◆ DESCRIPTION OF THE TASK:
Answer these questions using the passage below about US students in Viet Nam, one answer per line:
1. How many US students were in Viet Nam in 2015-16?
2. Which college does Amy Tournas attend?
3. What is the title of the book about the war that Mr. Ashwill told the students about?

◆ PASSAGE PROVIDED:
....

As I told them, it’s a rare opportunity for me to share my knowledge of and passion for Viet Nam with US students. (Most of my interaction with US Americans is with colleagues from secondary and postsecondary institutions.) My time with them, the better part part of a weekday morning, consists of a presentation, an overview of what I consider to be some of the defining characteristics of Viet Nam – a country I know from books, articles, reports, and personal experience – and discussion.
I always ask them why they chose Viet Nam as a study abroad destination. In 2015-16, the top 10 destinations for US students were the UK, Italy, Spain, France, Germany, China, Ireland, Australia, Costa Rica, and Japan. (Not surprisingly, the top five were in Europe.) There were 1,012 US students in Viet Nam, most on short-term programs. To put that number in perspective 325,339 American students received academic credit last year for study abroad in 2015/2016. One of the reasons mentioned was the opportunity to get out of their comfort zone. I’m pretty sure that Viet Nam has not disappointed in that respect.
I also want to know which students have become passionate about Viet Nam in their short time here, and who plans to make this dynamic and exciting country a part of their academic, professional, and personal future. There are usually two or three who fall into this category. Amy Tournas, a Colby College student and aspiring journalist/writer, is one of them. Below is an excerpt from one of her blogs, Does Anybody Know I’m here?, about the first part of her first day in Hanoi
First Days of Hanoi
November 15, 2017
After arriving at 11 pm, driving to the hotel to be told there wasn’t room for all of us, and then having to walk 20 minutes down the road to another hotel, we finally were in Hanoi!
We classically woke up early and headed through the streets of Hanoi. On our first morning, we met a man named Mark Ashwill. Mr. Ashwill is the co-founder of Capstone Vietnam among many other things. We had a discussion about many different aspects of Vietnam, and talked a lot about his journalism and papers he has written in his life about many controversial topics. He really engaged us because a lot of it was centered around things we are all interested in. I was really captured by his view of the War, along with the books he recommended to us. He told us of the book titled Kill Anything That Moves, which is an extremely controversial book that reveals the horrors of the war in a way that explains parts of the war that many Americans did not want to know about. I haven’t started reading it yet, but my friend just finished it and said it was extremely difficult to get through. I’m looking forward to reading it but I am not looking forward to being further exposed to the horrors of the war.

....

◆ SUPPLIED MATERIAL:
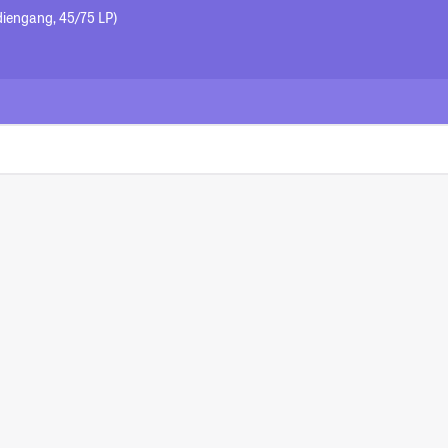
udiengang, 45/75 LP)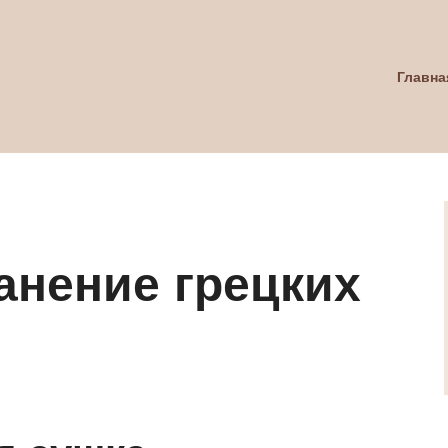
Главна
анение грецких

....

◆ ANSWER TO THE EXERCISE:
1. 1,012
2. Colby College
3. Kill Anything That Moves